# Used Macs in Calgary?



## macsackbut (Dec 15, 2004)

Hi All,

I'm on a sudden and unexpected trip on family business to Calgary. While I'm here, my sister wants me to set her up with a new computer. This is my chance to get her to switch to Apple. Any suggestions on where in Calgary I might get a decent price on a used iBook or perhaps a G4 iMac (she's looking to spend no more than $800). 

Thanks in advance,

MacS


----------



## RobTheGob (Feb 10, 2003)

Buying used at the retail level is kind of hit and miss in Calgary. Your best bet is probably the Bargain Finder (AKA Buy & Sell).

http://www.buysell.com


----------



## macsackbut (Dec 15, 2004)

RobTheGob said:


> Buying used at the retail level is kind of hit and miss in Calgary. Your best bet is probably the Bargain Finder (AKA Buy & Sell).
> 
> http://www.buysell.com


RobTheGob,

Thanks. I'll have a look. Every had any dealings with WestWorld Computers?

MacS


----------



## rhino (Jul 10, 2002)

macsackbut said:


> Every had any dealings with WestWorld Computers?
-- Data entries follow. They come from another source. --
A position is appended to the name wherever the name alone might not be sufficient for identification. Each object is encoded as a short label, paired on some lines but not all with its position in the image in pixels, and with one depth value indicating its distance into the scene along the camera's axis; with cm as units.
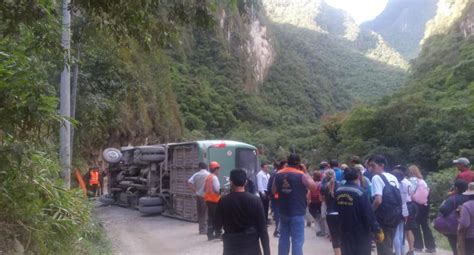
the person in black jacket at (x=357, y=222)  733
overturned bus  1600
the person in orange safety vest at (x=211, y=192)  1214
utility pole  1001
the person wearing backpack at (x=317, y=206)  1305
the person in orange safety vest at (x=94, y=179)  2267
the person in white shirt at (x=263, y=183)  1391
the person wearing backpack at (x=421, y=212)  1031
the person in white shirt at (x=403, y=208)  888
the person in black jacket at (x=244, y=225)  591
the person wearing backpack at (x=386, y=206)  825
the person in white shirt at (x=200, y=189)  1296
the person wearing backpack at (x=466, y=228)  748
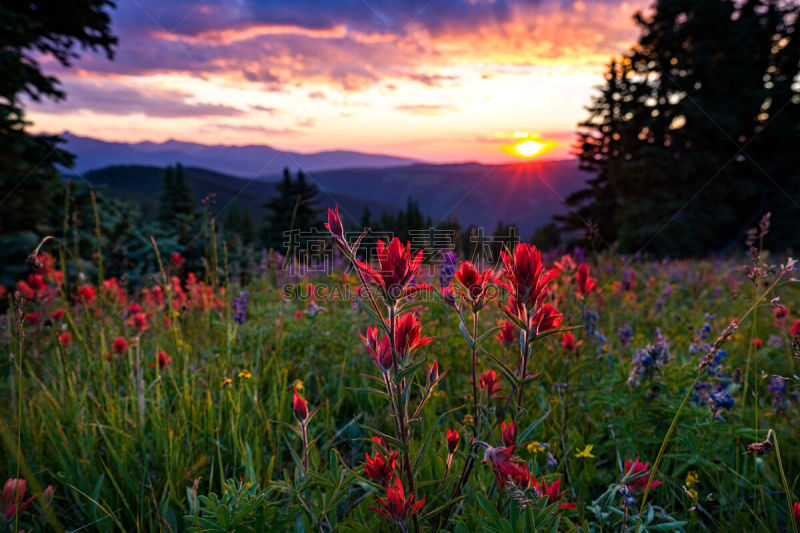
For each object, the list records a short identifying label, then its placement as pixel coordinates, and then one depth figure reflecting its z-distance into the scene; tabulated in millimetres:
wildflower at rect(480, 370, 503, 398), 550
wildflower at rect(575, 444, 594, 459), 629
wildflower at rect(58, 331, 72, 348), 942
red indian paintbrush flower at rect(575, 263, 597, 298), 726
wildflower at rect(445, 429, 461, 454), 489
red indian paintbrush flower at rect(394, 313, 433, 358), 443
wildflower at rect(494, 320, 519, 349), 632
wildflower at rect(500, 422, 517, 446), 470
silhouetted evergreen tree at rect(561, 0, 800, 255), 15601
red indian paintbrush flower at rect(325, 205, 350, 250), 424
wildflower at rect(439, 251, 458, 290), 794
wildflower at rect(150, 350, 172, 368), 860
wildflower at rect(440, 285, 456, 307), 523
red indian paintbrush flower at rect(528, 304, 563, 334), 460
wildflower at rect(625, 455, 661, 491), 492
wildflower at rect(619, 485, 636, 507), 450
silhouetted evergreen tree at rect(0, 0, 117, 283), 5979
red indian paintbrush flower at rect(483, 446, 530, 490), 404
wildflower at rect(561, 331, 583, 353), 712
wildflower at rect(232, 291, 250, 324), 1088
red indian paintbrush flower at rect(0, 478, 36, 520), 482
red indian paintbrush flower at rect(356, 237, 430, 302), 414
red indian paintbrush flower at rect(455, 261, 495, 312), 474
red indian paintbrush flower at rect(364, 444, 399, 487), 444
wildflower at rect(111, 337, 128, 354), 877
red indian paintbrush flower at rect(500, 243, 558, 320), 440
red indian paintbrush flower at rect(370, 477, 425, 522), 428
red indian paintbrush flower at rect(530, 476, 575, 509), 447
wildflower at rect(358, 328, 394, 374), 436
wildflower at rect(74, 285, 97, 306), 947
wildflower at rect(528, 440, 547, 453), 657
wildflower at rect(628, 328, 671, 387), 694
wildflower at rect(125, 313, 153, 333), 989
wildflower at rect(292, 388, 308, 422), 479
Westworld and MyMacDealer in Calgary are both good and competative as well.

Not sure about used in your price point however. Calgary doesn't have a MacDoc like GTA.


----------



## interact (Mar 11, 2004)

WestWorld Calgary has a waiting list for used Macs - nothing lasts long there.
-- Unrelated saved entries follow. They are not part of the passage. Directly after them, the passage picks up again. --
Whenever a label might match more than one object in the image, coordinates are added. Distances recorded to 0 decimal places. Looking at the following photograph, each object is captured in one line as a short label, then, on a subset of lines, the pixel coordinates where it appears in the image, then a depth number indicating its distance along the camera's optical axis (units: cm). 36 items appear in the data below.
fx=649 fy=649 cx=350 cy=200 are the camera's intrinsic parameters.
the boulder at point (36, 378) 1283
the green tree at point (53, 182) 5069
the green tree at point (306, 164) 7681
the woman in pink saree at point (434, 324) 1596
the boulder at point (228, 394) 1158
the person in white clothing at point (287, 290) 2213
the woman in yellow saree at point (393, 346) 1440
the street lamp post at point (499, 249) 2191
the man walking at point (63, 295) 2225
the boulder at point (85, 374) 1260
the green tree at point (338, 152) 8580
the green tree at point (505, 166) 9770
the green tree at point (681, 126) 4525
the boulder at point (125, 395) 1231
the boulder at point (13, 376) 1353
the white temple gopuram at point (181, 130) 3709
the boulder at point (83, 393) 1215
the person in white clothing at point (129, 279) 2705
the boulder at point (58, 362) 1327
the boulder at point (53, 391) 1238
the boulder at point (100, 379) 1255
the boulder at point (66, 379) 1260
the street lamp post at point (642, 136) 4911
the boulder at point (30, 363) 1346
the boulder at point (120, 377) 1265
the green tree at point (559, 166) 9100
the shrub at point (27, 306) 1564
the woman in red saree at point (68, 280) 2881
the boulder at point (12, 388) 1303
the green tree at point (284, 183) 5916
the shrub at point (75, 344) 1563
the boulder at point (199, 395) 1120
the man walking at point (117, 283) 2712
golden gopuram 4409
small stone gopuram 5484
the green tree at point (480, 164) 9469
In my experience, MyMacDealer offers poorer customer service. One employee there (*cough*Bob*cough*) has been borderline rude with me everytime I'm in that store. He's just so "busy" and annoyed that I'm asking him questions like, "Do you have a dock for a third gen 30GB iPod?" and "How long is the wait for a BTO Mac Mini." I know every place is hit-and-miss, but WestWorld's been the best in my buying experience. WestWorld's service centre is also fantastic.


----------



## macsackbut (Dec 15, 2004)

rhino, interact,

Thanks for the info. I'll check out both places.


----------